Galleggiare nello spazio, con l’intera Terra sotto i propri piedi, è certamente una di quelle esperienze che non si possono trasmettere a parole. Per i pochi fortunati, possiede certo qualcosa di intrinsecamente indescrivibile.

A noi qui sulla Terra, rimane l’anelito insopprimibile ad essere liberi davvero, a lavorare continuamente per liberarci da legacci e pastoie che ci zavorrano al suolo, spesso molto oltre il ruolo già preponderante della forza gravitazionale.
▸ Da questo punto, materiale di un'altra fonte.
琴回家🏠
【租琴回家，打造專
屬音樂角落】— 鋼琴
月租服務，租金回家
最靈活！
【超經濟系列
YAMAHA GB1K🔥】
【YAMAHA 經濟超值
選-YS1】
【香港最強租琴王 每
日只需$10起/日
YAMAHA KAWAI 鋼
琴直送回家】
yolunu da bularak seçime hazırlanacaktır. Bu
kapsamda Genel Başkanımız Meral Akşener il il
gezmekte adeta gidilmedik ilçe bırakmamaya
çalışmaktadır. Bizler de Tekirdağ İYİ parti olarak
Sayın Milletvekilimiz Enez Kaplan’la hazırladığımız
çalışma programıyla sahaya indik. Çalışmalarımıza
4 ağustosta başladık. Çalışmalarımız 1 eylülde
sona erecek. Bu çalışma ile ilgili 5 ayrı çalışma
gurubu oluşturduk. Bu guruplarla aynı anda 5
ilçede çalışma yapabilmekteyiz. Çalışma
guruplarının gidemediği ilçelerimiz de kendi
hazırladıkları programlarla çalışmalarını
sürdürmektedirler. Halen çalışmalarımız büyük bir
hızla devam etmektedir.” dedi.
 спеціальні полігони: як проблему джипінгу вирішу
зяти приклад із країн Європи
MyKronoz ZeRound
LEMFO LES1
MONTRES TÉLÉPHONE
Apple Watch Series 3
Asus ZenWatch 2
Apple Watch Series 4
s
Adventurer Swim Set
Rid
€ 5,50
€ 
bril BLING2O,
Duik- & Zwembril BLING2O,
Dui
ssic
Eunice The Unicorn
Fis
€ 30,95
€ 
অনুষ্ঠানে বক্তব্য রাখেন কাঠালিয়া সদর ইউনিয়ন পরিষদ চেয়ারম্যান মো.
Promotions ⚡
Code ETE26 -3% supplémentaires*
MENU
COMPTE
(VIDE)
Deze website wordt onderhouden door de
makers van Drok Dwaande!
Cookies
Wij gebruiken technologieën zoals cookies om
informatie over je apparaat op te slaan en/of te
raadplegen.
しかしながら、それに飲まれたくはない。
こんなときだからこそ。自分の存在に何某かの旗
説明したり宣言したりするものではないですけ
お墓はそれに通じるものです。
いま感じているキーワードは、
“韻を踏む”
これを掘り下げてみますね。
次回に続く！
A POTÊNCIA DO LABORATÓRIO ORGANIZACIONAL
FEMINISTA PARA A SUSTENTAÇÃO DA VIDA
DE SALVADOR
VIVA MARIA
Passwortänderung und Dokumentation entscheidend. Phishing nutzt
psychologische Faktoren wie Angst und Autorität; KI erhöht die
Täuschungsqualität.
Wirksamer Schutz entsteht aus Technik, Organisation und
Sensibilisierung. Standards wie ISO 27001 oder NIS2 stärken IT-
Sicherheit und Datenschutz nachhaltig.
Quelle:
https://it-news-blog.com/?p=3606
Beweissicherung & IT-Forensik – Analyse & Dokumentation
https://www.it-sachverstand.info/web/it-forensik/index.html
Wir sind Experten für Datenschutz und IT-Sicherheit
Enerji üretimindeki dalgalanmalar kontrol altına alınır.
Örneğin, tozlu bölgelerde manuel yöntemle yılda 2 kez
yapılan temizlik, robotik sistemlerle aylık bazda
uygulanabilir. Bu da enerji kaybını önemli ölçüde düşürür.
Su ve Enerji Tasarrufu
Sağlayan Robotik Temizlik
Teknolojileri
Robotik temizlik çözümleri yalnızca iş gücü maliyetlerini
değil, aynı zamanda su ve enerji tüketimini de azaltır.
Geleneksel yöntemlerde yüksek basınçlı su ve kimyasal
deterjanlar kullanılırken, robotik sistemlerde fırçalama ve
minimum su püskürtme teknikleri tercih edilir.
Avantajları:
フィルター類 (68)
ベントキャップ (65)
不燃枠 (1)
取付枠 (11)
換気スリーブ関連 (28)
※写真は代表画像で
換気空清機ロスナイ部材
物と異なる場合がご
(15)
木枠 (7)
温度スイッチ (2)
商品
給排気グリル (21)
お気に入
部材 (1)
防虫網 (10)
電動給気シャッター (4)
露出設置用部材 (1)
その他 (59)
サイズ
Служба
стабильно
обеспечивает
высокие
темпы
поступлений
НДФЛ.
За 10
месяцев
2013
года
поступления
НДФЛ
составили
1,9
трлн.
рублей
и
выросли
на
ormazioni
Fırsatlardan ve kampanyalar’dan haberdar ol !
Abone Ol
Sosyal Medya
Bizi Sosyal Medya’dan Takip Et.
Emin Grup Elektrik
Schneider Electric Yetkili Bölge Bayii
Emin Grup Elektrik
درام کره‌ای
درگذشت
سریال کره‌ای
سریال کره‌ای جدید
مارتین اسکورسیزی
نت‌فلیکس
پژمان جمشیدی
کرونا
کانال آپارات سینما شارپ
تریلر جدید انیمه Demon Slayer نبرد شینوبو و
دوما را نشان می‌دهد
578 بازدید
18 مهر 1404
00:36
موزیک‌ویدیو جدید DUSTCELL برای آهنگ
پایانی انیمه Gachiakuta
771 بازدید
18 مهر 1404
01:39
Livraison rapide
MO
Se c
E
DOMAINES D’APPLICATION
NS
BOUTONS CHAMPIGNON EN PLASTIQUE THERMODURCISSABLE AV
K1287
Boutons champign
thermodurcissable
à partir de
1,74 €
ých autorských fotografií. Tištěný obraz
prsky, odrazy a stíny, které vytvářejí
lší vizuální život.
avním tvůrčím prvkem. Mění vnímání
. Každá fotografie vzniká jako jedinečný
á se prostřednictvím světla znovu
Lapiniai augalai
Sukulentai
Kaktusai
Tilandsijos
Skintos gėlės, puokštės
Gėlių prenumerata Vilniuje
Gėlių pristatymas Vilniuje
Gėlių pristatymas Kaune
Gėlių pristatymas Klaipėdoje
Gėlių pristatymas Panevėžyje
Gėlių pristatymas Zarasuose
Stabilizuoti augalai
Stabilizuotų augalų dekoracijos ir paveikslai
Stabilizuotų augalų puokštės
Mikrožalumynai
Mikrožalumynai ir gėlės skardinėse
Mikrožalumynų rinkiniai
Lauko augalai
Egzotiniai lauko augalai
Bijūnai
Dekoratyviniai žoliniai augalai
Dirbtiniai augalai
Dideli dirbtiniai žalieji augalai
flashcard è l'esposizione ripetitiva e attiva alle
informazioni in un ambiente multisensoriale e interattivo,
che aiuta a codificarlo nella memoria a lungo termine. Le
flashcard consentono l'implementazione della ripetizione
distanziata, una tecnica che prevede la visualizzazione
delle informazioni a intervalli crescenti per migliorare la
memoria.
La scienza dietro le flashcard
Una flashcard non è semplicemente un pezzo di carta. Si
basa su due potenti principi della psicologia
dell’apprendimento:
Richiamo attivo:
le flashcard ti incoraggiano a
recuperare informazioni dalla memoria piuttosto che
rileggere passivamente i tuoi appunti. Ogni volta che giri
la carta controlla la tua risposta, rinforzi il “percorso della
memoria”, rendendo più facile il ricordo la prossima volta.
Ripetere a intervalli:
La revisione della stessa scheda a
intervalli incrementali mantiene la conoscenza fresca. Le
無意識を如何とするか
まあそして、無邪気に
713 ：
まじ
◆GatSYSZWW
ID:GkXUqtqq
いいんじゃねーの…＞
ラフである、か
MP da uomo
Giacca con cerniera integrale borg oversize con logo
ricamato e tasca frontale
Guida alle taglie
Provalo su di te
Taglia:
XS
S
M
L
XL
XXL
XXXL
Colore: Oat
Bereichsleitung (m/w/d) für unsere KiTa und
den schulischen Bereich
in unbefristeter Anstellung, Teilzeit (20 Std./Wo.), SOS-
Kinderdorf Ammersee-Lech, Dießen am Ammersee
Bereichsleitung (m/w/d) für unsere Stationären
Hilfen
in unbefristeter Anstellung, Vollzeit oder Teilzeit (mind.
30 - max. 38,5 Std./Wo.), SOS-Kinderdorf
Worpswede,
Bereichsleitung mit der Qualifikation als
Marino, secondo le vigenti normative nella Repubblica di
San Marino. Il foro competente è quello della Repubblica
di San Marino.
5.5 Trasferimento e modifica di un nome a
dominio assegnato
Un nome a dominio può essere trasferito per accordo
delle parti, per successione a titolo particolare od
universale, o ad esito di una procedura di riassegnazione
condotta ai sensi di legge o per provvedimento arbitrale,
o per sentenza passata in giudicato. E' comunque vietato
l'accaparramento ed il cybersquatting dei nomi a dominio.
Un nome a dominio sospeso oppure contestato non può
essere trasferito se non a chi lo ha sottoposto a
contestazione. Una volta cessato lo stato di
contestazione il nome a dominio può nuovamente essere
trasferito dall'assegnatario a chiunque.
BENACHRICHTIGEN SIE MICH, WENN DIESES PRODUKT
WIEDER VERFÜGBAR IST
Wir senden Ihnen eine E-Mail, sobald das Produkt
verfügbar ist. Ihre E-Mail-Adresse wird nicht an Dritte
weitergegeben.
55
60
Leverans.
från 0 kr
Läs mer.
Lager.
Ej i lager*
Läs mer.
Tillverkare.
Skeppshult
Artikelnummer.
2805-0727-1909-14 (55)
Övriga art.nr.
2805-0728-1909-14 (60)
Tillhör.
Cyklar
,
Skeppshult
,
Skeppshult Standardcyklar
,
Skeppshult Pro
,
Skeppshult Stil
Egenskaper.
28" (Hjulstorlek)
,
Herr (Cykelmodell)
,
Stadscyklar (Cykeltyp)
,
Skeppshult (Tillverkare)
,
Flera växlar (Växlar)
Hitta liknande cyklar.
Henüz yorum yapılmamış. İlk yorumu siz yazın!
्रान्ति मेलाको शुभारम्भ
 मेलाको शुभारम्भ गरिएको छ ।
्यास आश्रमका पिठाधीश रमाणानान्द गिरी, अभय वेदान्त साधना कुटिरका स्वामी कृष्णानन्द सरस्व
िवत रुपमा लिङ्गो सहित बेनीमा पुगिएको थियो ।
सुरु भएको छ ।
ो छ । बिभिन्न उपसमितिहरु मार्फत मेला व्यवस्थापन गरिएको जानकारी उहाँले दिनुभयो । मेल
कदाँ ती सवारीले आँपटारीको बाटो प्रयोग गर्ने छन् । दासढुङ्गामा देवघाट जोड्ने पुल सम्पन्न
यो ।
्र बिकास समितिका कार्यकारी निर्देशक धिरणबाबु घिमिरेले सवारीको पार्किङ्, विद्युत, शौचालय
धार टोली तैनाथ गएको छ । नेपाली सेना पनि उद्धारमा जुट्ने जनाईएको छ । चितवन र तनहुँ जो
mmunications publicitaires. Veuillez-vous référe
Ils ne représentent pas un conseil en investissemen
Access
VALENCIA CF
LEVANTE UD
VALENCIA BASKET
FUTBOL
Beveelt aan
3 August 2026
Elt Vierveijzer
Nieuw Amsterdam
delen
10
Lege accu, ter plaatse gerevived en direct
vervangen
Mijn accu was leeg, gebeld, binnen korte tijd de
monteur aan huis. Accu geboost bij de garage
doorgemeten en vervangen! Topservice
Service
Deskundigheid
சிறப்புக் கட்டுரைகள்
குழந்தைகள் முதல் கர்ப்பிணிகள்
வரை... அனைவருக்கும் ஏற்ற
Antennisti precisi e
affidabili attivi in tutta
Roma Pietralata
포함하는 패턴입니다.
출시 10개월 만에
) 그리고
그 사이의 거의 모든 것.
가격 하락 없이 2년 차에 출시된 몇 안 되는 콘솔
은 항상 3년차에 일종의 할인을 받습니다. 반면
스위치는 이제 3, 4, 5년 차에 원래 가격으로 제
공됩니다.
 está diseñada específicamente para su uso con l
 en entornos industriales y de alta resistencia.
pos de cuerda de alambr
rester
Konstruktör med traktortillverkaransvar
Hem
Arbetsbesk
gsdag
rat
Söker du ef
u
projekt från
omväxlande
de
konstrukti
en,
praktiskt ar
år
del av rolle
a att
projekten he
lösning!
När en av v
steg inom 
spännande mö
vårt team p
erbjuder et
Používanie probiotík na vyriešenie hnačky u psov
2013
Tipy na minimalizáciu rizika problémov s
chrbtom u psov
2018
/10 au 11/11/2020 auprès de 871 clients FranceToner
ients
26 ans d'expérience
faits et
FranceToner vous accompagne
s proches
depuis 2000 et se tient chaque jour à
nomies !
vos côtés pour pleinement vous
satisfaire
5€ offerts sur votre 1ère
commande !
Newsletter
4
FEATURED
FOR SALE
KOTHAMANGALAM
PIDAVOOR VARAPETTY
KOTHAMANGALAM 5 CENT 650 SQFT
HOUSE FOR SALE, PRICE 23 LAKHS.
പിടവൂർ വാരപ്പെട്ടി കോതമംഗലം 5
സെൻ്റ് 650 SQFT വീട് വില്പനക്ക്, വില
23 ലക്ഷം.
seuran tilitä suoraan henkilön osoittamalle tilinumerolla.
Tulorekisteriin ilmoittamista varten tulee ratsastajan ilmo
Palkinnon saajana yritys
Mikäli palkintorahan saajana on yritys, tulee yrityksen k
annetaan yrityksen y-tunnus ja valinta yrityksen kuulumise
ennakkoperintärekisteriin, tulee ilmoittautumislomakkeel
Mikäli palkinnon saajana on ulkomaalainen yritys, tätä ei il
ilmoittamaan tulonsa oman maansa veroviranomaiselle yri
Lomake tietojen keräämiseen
Essere davvero liberi, è una faccenda complessa. Implica un lavoro continuo. Scriveva Filippo Tocci, qualche anno fa, che

è fondamentale rinfrescare la consapevolezza dello scopo della nostra esistenza: siamo sulla Terra per un motivo, abbiamo un talento, qualità e inclinazioni. Siamo nati per affermare noi stessi e la nostra potenza creativa, non per adeguarci alle oscillazioni del mercato. Come fare? Abbiamo bisogno di recuperare un rapporto più profondo con noi stessi

Il paradosso mi pare proprio questo. Tanto più acquistiamo consapevolezza di uno scopo preciso e di una direzione di marcia, nella nostra vita, tanto più ci sentiamo liberi.

Anche se non siamo sbucati fuori da uno Shuttle per contemplare in diretta la sconfinata meraviglia del cosmo e del nostro pianeta in particolare, in una esperienza che rimane potentemente simbolica, sprone per noti tutti a ricercare ogni giorno la libertà, anche con la gravità.